[Required action] Reproduce every entry below word for word, leaving out the pictures.

(Records provided)

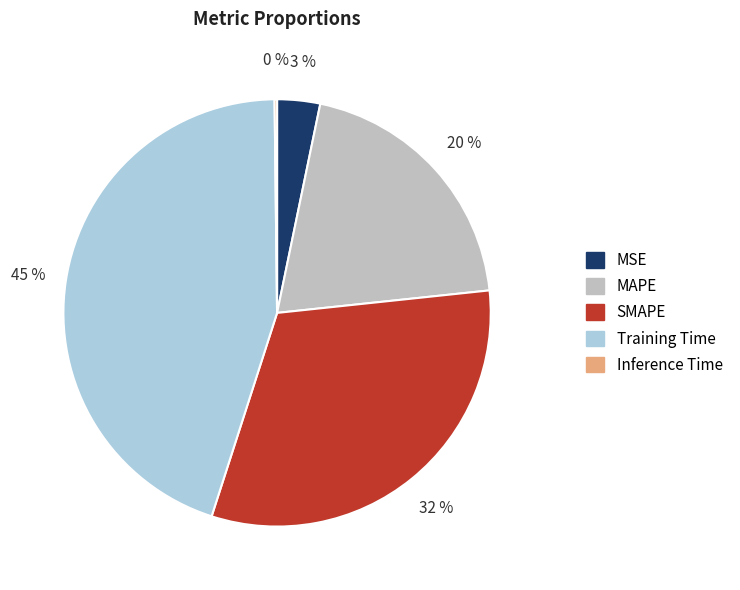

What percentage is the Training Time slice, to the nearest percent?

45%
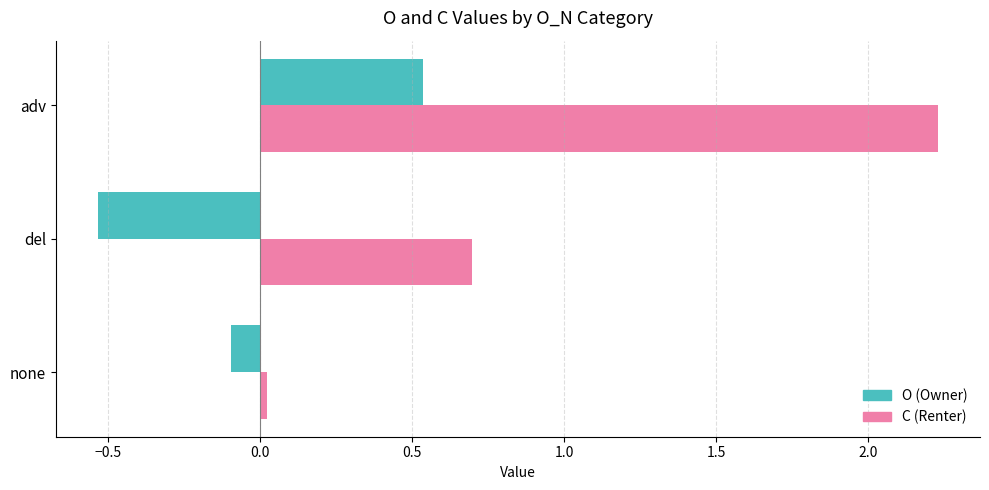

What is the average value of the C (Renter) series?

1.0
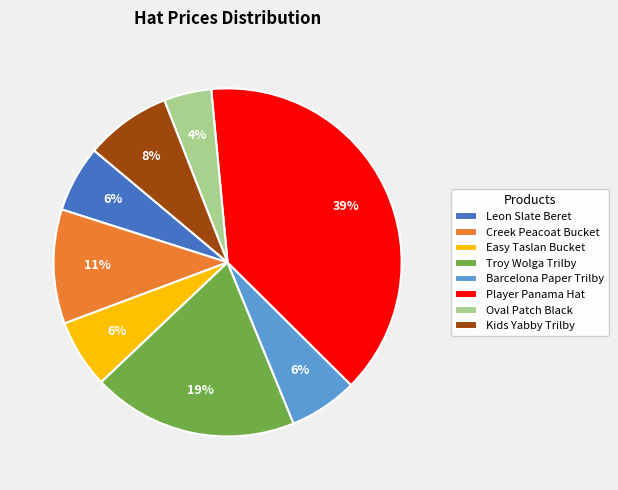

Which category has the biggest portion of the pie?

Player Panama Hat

(End Records provided)

[Problem solution]
What percentage is the Training Time slice, to the nearest percent?

45%

What is the average value of the C (Renter) series?

1.0

Which category has the biggest portion of the pie?

Player Panama Hat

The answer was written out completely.